Democrats blasted the changes – the Ohio Democratic Party put out a release with the headline “Kasich’s State Budget So Extreme, Even Extremists Reject It”. The rejection of the Medicaid expansion was a blow to the governor, who had spent a lot of time, energy and emotion trying to convince lawmakers to go along with it. Meanwhile, Senate President Keith Faber is starting to put out his ideas on the budget.

As the budget gets most of the attention at the Statehouse right now, a bill that could potentially led to the repeal of a law that passed nearly unanimously in 2008 is quietly being discussed in the Senate. The idea from Republican Sen. Bill Seitz of Cincinnati is to revisit the Clean Energy Law, which requires utilities to put in place energy efficiency standards that achieve a 22% savings by 2025, and demands that electric utilities get 25% of their power from advanced energy and renewable resources by that same target year. FirstEnergy spokesman Doug Colafella says the law’s goals are achievable and that the company is meeting the annual targets, but that hasn't come cheap. But groups that backed the law are fighting back against possible changes to it. Nolan Moser is with the Ohio Environmental Council, which has concerns about coal-fired and nuclear plants. And in northeast Ohio, a coalition of business and government groups has formed to oppose changes to the law. Matt Zone is a city councilman in Cleveland, which this week passed a resolution urging lawmakers to leave the energy efficiency and renewable energy standards in the 2008 law and not pull them back.

This week marks the 20th anniversary of the deadly riot at the Southern Ohio Correctional Facility, the maximum security prison in Lucasville. 12 staff members at the prison were taken hostage by 450 inmates on Easter Sunday, April 11, 1993. Over the next 11 days, corrections officer Robert Vallandingham and nine inmates were killed. The Lucasville riot remains the longest deadly prison uprising in US history. This week, three of the five inmates who were sentenced to death for their roles in the riot were planning a hunger strike to protest the state’s refusal to let them talk to reporters. They say the state has had two decades to tell its side of the story about what happened at Lucasville and why, and that they deserve an opportunity to share theirs.

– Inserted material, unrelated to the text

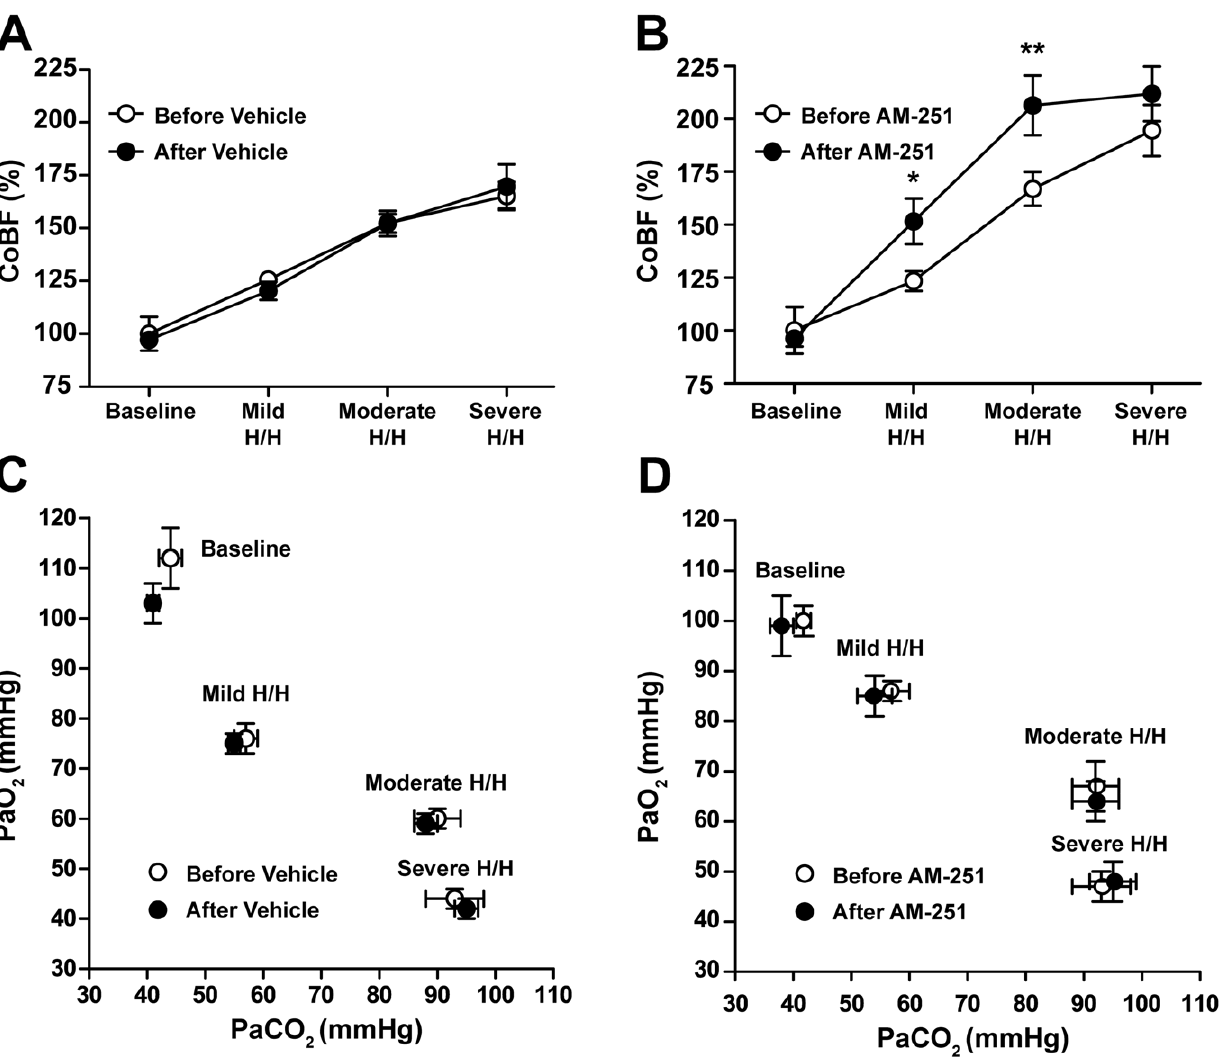
Figure 5. Cerebrocortical blood flow and arterial blood gas tensions during stepwise hypoxia/hypercapnia. Cerebrocortical blood flow N (A and B, expressed as percentage of baseline levels) and arterial blood-gas tensions (C and D) are shown before (Baseline) and during mild, moderate ) intravenous injection of 10 mg kg 2 1 AM-251 or its vehicle. Values are mean 6 SEM, and severe hypoxia/hypercapnia before ( # ) and after ( *P , 0.05, **P , 0.01 versus ‘‘Before AM-251’’, n=4–12.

And we conclude with a very unusual conference at the Statehouse this weekend. The Association of Lincoln Presenters met in Columbus and gathered for a short speech in the Ohio House before heading off to other sites. The weekend activities for the impersonators of both Abraham Lincoln and his wife Mary Todd Lincoln included seeing a performance of “Our American Cousin”, which was the play President Lincoln was attending at Ford’s Theatre when he was assassinated on April 14, 1865. And they also are scheduled for a visit to the Ohio Historical Center, where they’ll meet with an impersonator portraying Confederate president Jefferson Davis.